Neuf ans après avoir bloqué la descente des djihadistes vers Bamako, la France a échoué au Mali. Comment sortir de ce piège ?
Nicolas Machiavel soulignait qu’« on fait la guerre quand on veut, on la termine quand on peut ». Neuf ans après avoir bloqué la descente des djihadistes vers Bamako, la France n’a d’autre choix que de sortir au plus vite du piège dans lequel elle se trouve enfermée au Mali, prise sous le feu croisé d’une junte, d’une population et de groupes djihadistes qui communient désormais dans la haine de notre pays.
Au Sahel, la France conserve l’avantage dans les combats mais a perdu stratégiquement et politiquement. Les remarquables succès tactiques remportés sur les mouvements djihadistes n’ont pu empêcher ni l’extension de leurs opérations jusqu’au golfe de Guinée, de la Côte d’Ivoire au Bénin, ni le retournement contre notre pays des peuples exaspérés par le nombre des victimes et des réfugiés. La situation du Mali s’est brutalement transformée, rendant impossible la poursuite de notre engagement militaire. Une suite de coups d’État a abouti à la prise du pouvoir par la junte dirigée par le colonel Goïta, qui a refusé d’organiser les élections de février pour les reporter d’au moins cinq ans. La demande de révision des accords de défense signés avec la France le 16 juillet 2014 et la restriction des mouvements aériens indispensables à la logistique de l’opération Takuba sont allées de pair avec l’appel aux mercenaires russes de la légion Wagner qui assurent la sécurité de Bamako. Les tensions entre Paris et Bamako ont atteint un point de rupture avec la décision de la junte d’expulser l’ambassadeur de France le 31 janvier.

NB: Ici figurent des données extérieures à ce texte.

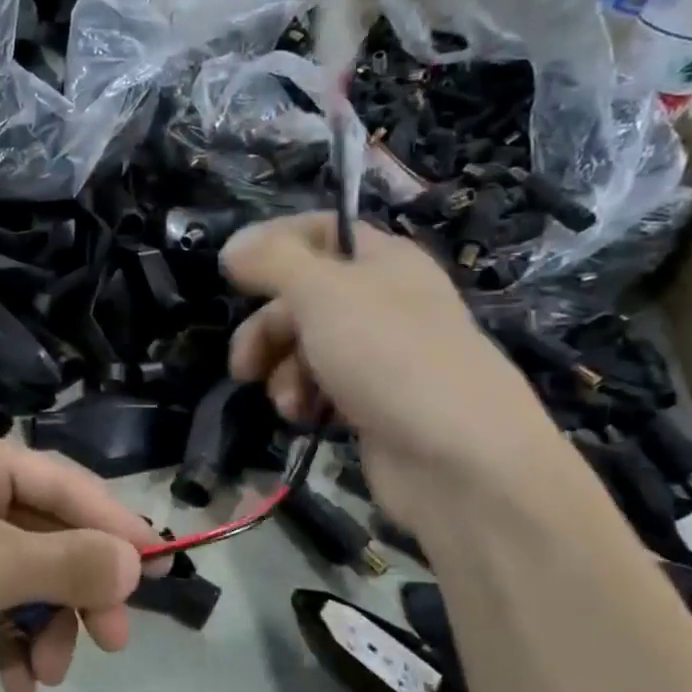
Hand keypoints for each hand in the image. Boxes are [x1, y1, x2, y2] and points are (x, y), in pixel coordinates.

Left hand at [0, 422, 152, 691]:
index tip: (162, 567)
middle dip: (80, 587)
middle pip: (44, 531)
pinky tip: (20, 681)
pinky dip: (11, 638)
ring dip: (46, 622)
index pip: (63, 483)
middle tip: (117, 639)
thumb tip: (136, 561)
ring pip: (21, 574)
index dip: (115, 525)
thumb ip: (72, 561)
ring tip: (52, 675)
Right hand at [221, 214, 559, 525]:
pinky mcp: (374, 404)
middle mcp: (383, 302)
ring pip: (308, 348)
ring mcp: (380, 356)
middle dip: (267, 329)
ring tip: (287, 403)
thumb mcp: (324, 294)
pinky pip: (323, 389)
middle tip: (244, 364)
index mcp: (383, 261)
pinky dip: (305, 400)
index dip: (274, 244)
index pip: (321, 232)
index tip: (231, 271)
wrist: (460, 459)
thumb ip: (273, 262)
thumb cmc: (391, 357)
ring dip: (283, 372)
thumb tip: (233, 245)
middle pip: (304, 298)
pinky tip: (303, 418)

Simultanément, l’environnement est devenu plus instable et défavorable à la France. La pression djihadiste a provoqué une cascade de coups d’État jusqu’à créer un Sahel des généraux et des colonels, du Tchad de Mahamat Déby à la Guinée de Mamady Doumbouya et au Burkina Faso de Paul-Henri Damiba. À la solidarité entre putschistes s’ajoute le soutien de l’Algérie pour désarmer les sanctions adoptées par la Communauté économique des États de l’Afrique de l’Ouest. Les États-Unis, eux, poursuivent leur repli, laissant le champ libre à la Chine au plan économique, à la Russie au plan militaire, à la Turquie au plan religieux. Il va sans dire que les djihadistes sont les premiers bénéficiaires de la déstabilisation des États du Sahel.
La France n’a donc d’autre choix que de se retirer du Mali. La décision est d’autant plus urgente que les menaces sur le continent européen se renforcent, venant de puissances entendant construire par la force des sphères d’influence. Ainsi la Russie a engagé une guerre hybride totale contre l’Europe qui associe la mise sous influence de la Biélorussie, la menace d’invasion de l’Ukraine, le chantage au gaz, qui représente 40 % de la consommation de l’UE, l’instrumentalisation des migrants, la multiplication des cyberattaques et le soutien des forces populistes. Parallèlement, la Turquie pousse ses revendications sur la Méditerranée orientale, poursuit la réislamisation des Balkans et mobilise ses communautés émigrées contre les pays d’accueil.
La France doit aussi tirer toutes les leçons de sa défaite au Mali, qui confirme certaines des faiblesses relevées dans la gestion du Covid :
- Le déficit d’anticipation et de réactivité face à la vitesse des changements.
- La difficulté de l’État à définir et à appliquer une stratégie globale.
- L’insuffisante résilience et l’incapacité à gérer les crises dans la durée.
- Le retard numérique et l’absence de réponse aux campagnes de désinformation conduites par les démocratures, qui clivent la société et creusent la défiance des citoyens envers les dirigeants.
Au-delà du retrait du Mali, le prochain président devra donc réévaluer les menaces qui pèsent sur notre pays et sur l’Europe, redéfinir la stratégie pour y faire face, renforcer la résilience de l’État, dégager les moyens nécessaires pour assurer en toutes circonstances la sécurité de la France et la liberté des Français.